As pessoas diziam que o silêncio mordia na carótida, como se um lobisomem se locupletasse das palavras, que assim ficaram por dizer (assim por dizer). Não se sabia se as pessoas sabiam o que diziam. O silêncio é poético, de acordo com os poetas e alguns misantropos. Então se estiverem por perto espanhóis...
(Há uma teoria, ainda sem direito a marca registada, que admite a propensão para os espanhóis falarem mais alto por terem problemas auditivos – só falam alto porque ouvem mal: melhor simplicidade ontológica não se configura. Se ganhasse foros de ciência, ficaria provado o impensável: uma marca genética ligada a uma determinada nacionalidade. Ponham-se de molho as barbas da teoria. Uma hipótese, dada à lhaneza e à probabilidade que se senta na estatística, ensaia a resposta: os espanhóis levantam os decibéis da fala porque são foliões; e certificam-se que nada do que dizem fica à margem de quem os ouve.)
Entre os cidadãos, uma corrente distinguiu-se pelo ativismo contra o silêncio. Em sua defesa, uma prédica: o silêncio acentua o ensimesmar das pessoas, nega-lhes a natureza social; o silêncio é ensurdecedor, porque enche o pensamento de devaneios sem catadura e especulações que não ganham lugar nos compêndios da filosofia. Estes cidadãos levaram uma petição ao parlamento. Queriam uma lei para calar o silêncio. Temiam que o silêncio colonizasse as palavras e, num devastador golpe antropológico, acordássemos condenados à mudez. Não o disseram com todas as palavras, mas queriam que intuíssemos que o silêncio é a mordaça moderna que espalha a censura por dentro das democracias. Só faltou aduzir o fascismo.
(O tão banalizado fascismo, o mau da fita convencionado, ao ponto de haver tanto fascismo, ou o fantasma omnipresente do fascismo, que o fascismo – o autêntico, o que merece reflexão da ciência e tem entrada própria nas enciclopédias – se esgota no solipsismo dos que o brandem constantemente.)
A corrente ganhou maré e todos os dias se inventariavam novos seguidores.
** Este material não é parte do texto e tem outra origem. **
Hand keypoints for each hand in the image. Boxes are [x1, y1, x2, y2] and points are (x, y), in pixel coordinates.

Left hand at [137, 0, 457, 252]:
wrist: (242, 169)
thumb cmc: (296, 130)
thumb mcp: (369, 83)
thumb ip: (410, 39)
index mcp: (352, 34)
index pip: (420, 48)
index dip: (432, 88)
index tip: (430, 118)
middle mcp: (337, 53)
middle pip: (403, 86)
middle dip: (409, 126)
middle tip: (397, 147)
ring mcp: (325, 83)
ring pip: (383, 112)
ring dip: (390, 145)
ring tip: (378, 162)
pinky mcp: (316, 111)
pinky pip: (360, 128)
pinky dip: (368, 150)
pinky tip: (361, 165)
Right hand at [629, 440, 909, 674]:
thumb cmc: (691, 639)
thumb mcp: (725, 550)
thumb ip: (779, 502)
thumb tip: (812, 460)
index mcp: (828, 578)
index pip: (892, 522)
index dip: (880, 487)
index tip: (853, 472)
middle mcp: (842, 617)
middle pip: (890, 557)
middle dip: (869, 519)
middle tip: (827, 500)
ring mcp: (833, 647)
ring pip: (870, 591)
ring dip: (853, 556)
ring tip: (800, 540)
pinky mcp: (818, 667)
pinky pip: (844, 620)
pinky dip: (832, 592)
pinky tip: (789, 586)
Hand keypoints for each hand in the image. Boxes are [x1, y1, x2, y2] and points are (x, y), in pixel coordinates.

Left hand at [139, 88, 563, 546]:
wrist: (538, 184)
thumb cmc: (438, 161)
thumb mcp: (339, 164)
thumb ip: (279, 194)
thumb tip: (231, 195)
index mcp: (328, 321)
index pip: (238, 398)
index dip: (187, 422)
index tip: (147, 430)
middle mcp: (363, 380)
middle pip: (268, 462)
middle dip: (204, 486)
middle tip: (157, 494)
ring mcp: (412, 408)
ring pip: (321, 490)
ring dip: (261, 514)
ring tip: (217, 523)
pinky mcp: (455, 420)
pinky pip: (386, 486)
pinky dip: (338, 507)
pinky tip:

Havia cada vez mais gente a admitir que o silêncio doía. A coutada do silêncio devia estar delimitada por lei, como se houvesse uma zona demarcada do silêncio entre a meia-noite e as sete horas (fins de semana descontados, que os cidadãos não escondem a sua propensão para o hedonismo.) Era preciso dizer, com a voz espanholamente audível, que o silêncio tinha de ser calado, para não ser o calado da palavra a naufragar na ditadura do silêncio.